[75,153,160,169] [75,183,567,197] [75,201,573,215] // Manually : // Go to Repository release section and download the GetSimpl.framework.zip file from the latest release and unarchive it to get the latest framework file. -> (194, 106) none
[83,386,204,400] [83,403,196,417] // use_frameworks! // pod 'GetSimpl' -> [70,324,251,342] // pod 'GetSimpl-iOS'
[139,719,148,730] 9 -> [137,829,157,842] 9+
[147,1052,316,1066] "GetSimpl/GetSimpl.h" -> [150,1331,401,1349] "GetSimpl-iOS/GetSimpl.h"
---
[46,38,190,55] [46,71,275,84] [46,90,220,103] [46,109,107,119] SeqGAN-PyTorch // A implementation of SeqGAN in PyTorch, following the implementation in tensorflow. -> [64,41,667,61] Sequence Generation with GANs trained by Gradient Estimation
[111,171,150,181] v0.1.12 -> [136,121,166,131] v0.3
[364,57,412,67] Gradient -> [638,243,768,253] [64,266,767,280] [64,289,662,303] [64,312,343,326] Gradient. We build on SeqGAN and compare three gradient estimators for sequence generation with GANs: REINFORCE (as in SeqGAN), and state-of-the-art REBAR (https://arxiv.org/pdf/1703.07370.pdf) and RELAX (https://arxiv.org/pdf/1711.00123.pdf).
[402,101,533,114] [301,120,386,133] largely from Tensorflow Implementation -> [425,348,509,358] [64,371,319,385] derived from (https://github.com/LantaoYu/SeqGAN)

| Task statement |
Repeat, word for word, the lines above between the line holding "[46,38,190,55] [46,71,275,84] [46,90,220,103]" and the line holding "[111,171,150,181] v0.1.12 ->", inclusive; omit everything else.

| Answer space |
[46,38,190,55] [46,71,275,84] [46,90,220,103] [46,109,107,119] SeqGAN-PyTorch // A implementation of SeqGAN in PyTorch, following the implementation in tensorflow. -> [64,41,667,61] Sequence Generation with GANs trained by Gradient Estimation
[111,171,150,181] v0.1.12 -> [136,121,166,131] v0.3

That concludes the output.